I've seen you use the national income identity repeatedly when talking about MMT:

Y = C + I + G + (X-M)

Where Y = GDP, C = consumption, I = investment, G = government spending and X-M = net exports.

But it is also true that:

Y = C + S + T

where S = private saving and T = taxes paid

Equating, this gives:

C + S + T = C + I + G + (X-M)

Rearranging you get:

I = S + (T-G) + (M-X)

Where T-G is public saving and M-X is capital inflow.

Which states that investment I equals the sum of public and private saving, plus net capital inflow. Which suggests tha investment is directly linked to saving.

However, in your blog above you say that:

“There is no tie between investment and saving”

Which is incorrect, given these accounting identities. So is this statement you have made wrong, or are the accounting identities wrong, at which point they would also be wrong when applied to MMT.

Which is it?

That's a good question and so it deserves an answer. But let's be clear in the first instance that the answer is in the question. If, as example, S = 0 (and that is quite possible) then, of course, there would be no link between I and S (investment and savings).

But let me expand another term forst. As I (and Stephanie Kelton, and Bill Mitchell, with slight variation on the theme in his case as I recall it) have all argued:

G = T +∆B + ∆F

where G and T are as above, B is government borrowing and F is government-created money (or funding)and ∆ simply represents the change in the stock over a period, so measuring a flow.

In that case:

G - T = ∆B + ∆F

Since G - T can be a negative or positive sum the ordering in which they are written is inconsequential: the same is then true of ∆B and ∆M, which can both have positive and negative value in the same period and need not be similarly signed.

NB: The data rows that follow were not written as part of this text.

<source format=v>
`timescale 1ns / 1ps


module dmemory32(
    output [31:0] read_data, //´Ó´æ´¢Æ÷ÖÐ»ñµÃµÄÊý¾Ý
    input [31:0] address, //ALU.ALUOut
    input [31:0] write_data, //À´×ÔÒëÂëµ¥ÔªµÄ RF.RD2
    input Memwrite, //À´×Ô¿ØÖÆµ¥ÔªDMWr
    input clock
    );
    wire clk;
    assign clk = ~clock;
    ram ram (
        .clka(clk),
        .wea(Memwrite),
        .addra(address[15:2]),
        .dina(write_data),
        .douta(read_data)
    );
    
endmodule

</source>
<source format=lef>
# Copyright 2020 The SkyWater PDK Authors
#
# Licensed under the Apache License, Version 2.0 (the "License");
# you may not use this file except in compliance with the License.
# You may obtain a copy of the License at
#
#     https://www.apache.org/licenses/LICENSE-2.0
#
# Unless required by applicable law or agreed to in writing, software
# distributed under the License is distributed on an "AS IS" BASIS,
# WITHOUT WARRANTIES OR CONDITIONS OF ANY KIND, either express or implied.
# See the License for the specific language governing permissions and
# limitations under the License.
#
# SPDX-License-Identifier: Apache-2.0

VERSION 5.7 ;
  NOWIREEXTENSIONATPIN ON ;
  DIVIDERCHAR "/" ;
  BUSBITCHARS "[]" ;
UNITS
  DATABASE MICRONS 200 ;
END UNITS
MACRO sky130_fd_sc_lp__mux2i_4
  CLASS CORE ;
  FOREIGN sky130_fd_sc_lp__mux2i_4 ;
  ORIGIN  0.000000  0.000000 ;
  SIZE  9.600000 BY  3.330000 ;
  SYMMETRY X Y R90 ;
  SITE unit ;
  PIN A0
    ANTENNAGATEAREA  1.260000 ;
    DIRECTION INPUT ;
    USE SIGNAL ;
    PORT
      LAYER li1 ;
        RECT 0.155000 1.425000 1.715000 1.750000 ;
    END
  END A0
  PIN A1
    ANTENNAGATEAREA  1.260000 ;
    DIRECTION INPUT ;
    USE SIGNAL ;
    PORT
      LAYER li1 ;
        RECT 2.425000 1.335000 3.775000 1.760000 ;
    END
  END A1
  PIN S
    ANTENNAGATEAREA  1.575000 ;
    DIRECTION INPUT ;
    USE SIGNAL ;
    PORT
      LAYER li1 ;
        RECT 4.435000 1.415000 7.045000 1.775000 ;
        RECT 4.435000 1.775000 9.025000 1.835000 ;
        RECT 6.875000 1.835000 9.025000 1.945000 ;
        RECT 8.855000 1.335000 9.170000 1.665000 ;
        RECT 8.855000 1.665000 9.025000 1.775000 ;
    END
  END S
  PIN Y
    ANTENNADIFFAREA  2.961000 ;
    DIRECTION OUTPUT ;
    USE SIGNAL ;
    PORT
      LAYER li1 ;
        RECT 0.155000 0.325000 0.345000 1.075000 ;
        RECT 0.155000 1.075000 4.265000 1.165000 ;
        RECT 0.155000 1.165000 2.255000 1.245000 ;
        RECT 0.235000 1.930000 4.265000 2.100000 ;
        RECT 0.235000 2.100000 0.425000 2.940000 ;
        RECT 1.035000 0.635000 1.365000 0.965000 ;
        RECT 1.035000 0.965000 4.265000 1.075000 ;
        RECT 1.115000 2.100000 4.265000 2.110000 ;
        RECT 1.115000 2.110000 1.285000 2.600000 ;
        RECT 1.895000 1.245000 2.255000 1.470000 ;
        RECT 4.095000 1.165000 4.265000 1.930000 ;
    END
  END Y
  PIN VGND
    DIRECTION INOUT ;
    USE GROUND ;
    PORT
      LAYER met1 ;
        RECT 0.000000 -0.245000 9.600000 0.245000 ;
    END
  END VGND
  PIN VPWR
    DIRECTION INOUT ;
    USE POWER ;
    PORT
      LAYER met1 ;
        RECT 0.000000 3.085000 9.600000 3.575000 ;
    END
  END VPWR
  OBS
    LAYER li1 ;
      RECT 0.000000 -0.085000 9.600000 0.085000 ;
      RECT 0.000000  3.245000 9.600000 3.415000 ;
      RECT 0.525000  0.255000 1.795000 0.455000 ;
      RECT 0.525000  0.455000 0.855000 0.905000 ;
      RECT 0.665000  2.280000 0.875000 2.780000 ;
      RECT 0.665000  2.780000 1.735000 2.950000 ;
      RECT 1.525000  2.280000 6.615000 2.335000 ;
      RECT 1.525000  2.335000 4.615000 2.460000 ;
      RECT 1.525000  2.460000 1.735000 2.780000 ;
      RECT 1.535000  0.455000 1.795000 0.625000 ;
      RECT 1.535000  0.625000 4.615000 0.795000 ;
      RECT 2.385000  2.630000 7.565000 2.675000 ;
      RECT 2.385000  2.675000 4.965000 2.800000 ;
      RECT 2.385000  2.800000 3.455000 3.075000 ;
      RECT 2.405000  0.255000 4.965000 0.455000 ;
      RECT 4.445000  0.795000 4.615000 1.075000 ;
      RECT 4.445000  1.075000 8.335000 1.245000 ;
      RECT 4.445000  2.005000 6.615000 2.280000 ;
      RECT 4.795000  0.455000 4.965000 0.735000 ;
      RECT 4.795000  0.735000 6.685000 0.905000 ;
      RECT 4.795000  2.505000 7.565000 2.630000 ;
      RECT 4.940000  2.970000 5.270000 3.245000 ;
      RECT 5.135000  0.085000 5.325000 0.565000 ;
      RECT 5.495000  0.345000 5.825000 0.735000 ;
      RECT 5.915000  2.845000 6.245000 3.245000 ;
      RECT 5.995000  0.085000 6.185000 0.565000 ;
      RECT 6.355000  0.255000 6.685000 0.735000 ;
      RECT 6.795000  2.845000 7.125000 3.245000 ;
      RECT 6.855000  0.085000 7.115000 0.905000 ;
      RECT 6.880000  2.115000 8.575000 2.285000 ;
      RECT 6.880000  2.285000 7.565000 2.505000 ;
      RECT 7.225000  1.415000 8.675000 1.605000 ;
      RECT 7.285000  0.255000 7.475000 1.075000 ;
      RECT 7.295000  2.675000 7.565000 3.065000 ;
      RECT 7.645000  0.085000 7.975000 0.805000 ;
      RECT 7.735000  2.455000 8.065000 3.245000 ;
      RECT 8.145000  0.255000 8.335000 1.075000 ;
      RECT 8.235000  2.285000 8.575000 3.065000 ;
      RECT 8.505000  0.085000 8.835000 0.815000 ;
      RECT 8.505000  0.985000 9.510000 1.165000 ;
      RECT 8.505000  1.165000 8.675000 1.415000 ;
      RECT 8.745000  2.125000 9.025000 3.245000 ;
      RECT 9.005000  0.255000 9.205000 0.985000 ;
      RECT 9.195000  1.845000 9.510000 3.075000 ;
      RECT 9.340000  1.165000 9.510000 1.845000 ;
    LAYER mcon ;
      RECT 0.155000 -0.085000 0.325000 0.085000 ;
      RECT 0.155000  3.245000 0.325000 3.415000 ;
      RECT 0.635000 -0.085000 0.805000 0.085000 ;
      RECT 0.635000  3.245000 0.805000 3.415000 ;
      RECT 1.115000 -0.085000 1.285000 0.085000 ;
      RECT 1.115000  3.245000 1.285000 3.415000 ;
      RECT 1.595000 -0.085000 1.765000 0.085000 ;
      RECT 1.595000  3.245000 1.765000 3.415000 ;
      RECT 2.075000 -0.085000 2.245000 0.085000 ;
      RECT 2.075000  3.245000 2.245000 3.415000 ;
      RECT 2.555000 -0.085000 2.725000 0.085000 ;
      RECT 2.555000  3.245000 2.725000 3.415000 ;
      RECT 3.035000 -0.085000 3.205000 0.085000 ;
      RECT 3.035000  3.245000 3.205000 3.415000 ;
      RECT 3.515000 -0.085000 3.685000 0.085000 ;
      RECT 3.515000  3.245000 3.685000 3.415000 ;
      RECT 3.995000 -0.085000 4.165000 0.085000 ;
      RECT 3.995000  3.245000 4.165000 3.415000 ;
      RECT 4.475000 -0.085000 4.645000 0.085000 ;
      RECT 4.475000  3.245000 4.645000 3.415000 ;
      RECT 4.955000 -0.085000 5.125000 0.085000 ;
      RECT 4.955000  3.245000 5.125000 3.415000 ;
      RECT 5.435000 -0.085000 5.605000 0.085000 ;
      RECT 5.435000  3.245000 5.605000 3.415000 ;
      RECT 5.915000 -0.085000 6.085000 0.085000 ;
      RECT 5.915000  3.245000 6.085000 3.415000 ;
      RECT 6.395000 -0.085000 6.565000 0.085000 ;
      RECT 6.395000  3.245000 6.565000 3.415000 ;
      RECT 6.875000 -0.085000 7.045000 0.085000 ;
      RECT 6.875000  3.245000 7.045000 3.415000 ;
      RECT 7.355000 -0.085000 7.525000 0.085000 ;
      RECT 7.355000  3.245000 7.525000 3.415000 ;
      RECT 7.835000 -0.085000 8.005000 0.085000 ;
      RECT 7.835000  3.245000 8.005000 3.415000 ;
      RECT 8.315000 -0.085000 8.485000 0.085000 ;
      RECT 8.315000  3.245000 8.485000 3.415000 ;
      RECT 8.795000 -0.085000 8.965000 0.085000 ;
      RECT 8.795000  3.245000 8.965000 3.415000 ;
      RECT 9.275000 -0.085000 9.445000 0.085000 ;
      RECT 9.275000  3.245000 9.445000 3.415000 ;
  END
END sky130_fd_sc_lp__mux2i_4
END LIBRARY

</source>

In that case it is possible to rewrite your rearranged formula as:

I = S + (∆B + ∆F) + (M-X)

For the sake of argument hold foreign flows constant: it just makes the formulas eaier to follow and the assumption could be realxed if desired but the same conclusion would be reached.

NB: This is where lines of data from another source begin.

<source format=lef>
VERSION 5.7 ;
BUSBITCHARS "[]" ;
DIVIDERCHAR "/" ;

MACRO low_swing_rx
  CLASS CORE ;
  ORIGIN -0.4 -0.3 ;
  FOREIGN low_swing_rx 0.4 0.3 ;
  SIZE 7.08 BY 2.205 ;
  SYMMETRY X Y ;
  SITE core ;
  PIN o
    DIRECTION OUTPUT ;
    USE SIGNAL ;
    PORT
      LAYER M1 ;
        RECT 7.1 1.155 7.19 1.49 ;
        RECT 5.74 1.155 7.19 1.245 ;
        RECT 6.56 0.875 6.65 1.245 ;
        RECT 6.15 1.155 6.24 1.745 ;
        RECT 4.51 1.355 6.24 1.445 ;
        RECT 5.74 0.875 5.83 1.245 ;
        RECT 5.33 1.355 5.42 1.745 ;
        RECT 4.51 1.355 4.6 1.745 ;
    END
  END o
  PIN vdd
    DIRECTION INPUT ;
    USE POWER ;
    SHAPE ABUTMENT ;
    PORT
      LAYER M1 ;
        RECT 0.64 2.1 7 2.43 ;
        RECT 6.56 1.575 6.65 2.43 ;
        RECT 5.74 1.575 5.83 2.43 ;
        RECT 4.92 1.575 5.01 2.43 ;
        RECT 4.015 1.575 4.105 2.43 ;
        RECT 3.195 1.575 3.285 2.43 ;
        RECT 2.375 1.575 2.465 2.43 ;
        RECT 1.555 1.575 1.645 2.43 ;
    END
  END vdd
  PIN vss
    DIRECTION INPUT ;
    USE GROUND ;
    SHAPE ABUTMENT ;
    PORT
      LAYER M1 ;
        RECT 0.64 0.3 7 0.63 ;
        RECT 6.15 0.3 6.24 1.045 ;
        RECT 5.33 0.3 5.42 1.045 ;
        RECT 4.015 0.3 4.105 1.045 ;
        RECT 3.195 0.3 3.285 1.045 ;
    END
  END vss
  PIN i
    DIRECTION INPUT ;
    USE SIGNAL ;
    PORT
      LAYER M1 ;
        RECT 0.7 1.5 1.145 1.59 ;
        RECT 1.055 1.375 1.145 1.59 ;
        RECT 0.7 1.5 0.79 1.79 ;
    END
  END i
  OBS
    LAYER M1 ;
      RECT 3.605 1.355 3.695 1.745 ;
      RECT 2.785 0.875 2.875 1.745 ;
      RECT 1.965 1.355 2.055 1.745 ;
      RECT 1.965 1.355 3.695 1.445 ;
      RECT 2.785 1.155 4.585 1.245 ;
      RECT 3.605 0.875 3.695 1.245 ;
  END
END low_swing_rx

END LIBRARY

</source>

No let's assume the savings ratio is zero (which is entirely plausible).

So:

I = ∆B + ∆F

In other words, it's entirely possible that if the overseas sector holds constant and that savings do too then investment is all funded by net governmment flows.

I make the point for a simple reason. There could be a relationship between I and S. But you have to make assumptions to make that relationship. And the fact is that if, as has been the case of late the savings ratio has been small or even negative, then investment can be financed by the government, or by government-created money or by overseas interests (to relax that condition, once more). In other words, there is nothing that says there is an immutable relationship between S and I. There is just a funding mix and it is my suggestion that the relationship is weak at best, and that other factors can be and almost certainly are more powerful, and that can and should now include government-created money to be used for this purpose.

And quite specifically, investment need not be funded by saving, at all. Hence my claim, which I think holds true.

Other opinion is, of course, welcome.